▶ Task details:
Write out word for word the part of the job posting starting with "Brillio is seeking" and going on through "impactful AI solutions.".

═════ Page extract

Brillio is seeking a Senior AI Technical Product Manager to lead a team of engineers, researchers, and data scientists. This role involves bridging technical depth with product and business thinking, guiding the technology roadmap, and managing stakeholder relationships to prioritize and deliver impactful AI solutions.
Responsibilities:
- Set priorities and decide what the team works on across both AI Enablement and AI Experiments tracks
- Serve as the primary liaison with internal business teams understand their workflows, gather requirements, and translate pain points into actionable technical work
- Collaborate with product teams to ensure exploration work aligns with the broader product direction
- Lead the team’s operating rhythm stand-ups, demos, planning sessions, and progress readouts to leadership and stakeholders
- Make resource allocation decisions across workstreams move people where they’re needed most based on shifting priorities
- Decide when to kill work that isn’t delivering results you’re comfortable shutting down experiments and reprioritizing without hesitation
- Communicate progress clearly to leadership and cross-functional partners what shipped, what we learned, what’s next, and what needs their attention
- Identify new internal processes where AI could meaningfully reduce effort, and build the business case to expand the team’s scope
- Guide the team’s technology roadmap make informed decisions about model selection, infrastructure choices, build-vs-buy tradeoffs, and when to adopt new tools or frameworks
- QA all AI outputs before they move forward review agent responses for quality, accuracy, and edge case handling
- Review and guide architecture decisions evaluate RAG pipeline designs, agent orchestration patterns, data flow architectures, and integration approaches
- Evaluate experiment designs for technical rigor when the team tests a new model or prompting approach
- Participate in technical design reviews and code reviews not to approve every line of code, but to stay close enough to the implementation that you can catch architectural issues, scalability concerns, and technical debt before they compound
- Manage and optimize AI infrastructure spend track LLM costs, token usage patterns, and vendor contracts
- Define and evolve AI governance and compliance practices as solutions handle sensitive data and higher-stakes decisions
Requirements:
- Prior hands‑on technical or data science experience
- Ability to bridge technical depth with product and business thinking
- You've built things before whether earlier in your career as an engineer, data scientist, or ML practitioner, you have a hands-on technical background
- Strong understanding of LLM-based systems you know how RAG pipelines work (retrieval, embedding, re-ranking, context window management), how prompt engineering affects output quality, and how agent orchestration patterns handle multi-step workflows
- Comfortable with Python you can read Python code, understand what it does, review pull requests for logic and architecture (not just style), and write quick scripts when needed to test an idea or validate data
- Familiar with Azure cloud infrastructure you understand how AI workloads are deployed, monitored, and scaled in Azure (or equivalent cloud platforms)

══════════
═════ Excerpted data

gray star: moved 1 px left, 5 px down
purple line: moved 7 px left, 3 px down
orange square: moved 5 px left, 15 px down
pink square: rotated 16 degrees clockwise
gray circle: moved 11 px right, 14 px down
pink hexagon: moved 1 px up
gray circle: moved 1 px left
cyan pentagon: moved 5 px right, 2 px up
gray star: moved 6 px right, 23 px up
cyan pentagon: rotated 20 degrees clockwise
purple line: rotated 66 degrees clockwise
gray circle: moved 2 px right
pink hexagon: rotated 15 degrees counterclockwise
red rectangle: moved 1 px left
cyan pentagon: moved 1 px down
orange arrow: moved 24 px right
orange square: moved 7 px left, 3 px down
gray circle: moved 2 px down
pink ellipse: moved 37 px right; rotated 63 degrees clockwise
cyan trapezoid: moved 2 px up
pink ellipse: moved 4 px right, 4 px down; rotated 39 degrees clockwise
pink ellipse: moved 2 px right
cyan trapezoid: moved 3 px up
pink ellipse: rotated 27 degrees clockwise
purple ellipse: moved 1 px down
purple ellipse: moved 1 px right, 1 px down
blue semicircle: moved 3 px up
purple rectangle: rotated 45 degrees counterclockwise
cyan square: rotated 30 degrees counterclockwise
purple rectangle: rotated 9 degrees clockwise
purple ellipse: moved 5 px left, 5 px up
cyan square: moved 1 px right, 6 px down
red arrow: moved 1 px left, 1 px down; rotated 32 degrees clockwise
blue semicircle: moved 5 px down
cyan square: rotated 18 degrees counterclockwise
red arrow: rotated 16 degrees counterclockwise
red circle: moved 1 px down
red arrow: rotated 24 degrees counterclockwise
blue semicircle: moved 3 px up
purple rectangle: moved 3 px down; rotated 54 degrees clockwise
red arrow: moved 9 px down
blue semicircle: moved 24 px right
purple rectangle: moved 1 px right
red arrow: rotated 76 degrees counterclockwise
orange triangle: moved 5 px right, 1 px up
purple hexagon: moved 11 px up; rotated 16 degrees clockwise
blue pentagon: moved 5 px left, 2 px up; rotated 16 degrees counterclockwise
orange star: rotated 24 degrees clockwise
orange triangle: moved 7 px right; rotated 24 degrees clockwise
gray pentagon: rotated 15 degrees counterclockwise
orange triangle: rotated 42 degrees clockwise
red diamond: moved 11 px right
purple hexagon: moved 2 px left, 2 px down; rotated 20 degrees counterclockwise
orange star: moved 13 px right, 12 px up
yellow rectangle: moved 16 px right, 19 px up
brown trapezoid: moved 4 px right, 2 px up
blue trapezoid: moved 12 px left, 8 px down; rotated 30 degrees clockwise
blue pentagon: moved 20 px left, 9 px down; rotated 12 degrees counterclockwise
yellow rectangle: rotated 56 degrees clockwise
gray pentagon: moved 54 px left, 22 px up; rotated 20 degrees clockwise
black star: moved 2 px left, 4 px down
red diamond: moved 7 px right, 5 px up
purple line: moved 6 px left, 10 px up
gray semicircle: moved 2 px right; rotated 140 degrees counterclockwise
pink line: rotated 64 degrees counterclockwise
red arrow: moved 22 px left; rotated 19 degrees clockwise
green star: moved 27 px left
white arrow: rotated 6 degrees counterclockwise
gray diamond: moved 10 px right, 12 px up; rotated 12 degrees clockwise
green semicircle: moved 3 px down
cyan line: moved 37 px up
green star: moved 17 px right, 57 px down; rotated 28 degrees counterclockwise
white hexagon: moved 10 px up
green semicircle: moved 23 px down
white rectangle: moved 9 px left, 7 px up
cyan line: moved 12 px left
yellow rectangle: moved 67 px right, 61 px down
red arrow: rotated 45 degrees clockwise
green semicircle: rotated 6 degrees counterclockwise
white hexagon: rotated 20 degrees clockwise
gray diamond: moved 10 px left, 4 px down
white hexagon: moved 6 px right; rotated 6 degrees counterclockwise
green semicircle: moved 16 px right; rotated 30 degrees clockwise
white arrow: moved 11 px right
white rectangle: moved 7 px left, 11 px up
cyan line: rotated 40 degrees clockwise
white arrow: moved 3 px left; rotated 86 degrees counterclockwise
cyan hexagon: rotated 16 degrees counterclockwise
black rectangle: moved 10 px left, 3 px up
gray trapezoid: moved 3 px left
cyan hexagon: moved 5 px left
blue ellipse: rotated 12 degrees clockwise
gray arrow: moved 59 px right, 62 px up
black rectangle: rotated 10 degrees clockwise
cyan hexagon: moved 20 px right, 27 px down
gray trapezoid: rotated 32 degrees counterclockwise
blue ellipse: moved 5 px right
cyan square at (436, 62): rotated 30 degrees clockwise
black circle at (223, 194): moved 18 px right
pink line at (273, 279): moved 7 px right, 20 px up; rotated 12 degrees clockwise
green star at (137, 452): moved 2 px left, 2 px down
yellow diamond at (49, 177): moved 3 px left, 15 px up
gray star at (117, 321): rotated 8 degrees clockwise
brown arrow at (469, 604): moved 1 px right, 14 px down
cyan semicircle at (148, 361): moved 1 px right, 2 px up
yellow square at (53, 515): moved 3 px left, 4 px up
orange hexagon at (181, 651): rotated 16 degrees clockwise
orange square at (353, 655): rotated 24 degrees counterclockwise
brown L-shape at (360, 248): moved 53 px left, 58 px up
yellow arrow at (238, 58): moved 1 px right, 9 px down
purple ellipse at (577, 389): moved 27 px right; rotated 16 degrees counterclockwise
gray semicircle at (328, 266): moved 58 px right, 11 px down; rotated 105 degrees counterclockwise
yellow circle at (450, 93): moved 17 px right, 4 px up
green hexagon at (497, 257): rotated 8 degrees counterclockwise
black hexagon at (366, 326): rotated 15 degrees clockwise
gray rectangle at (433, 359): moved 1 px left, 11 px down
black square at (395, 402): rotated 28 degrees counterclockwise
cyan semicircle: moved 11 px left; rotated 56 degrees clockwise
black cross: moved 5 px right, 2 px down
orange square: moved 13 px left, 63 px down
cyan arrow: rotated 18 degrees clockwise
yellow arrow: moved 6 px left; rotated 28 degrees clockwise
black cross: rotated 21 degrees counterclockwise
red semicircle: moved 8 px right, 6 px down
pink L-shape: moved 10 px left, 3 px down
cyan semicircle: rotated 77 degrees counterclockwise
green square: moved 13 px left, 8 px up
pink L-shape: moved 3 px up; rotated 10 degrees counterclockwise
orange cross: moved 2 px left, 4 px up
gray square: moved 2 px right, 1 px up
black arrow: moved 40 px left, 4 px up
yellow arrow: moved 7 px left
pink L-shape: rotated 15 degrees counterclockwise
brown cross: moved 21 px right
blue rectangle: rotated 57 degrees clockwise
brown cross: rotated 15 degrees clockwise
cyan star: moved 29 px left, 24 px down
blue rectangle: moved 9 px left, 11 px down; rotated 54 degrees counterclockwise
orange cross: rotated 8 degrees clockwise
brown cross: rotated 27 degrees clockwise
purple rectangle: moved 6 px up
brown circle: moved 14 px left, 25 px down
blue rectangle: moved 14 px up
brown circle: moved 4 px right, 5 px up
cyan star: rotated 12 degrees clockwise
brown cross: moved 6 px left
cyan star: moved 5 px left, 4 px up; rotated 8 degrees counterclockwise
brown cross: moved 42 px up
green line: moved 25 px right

══════════

▶ Expected answer:
Brillio is seeking a Senior AI Technical Product Manager to lead a team of engineers, researchers, and data scientists. This role involves bridging technical depth with product and business thinking, guiding the technology roadmap, and managing stakeholder relationships to prioritize and deliver impactful AI solutions.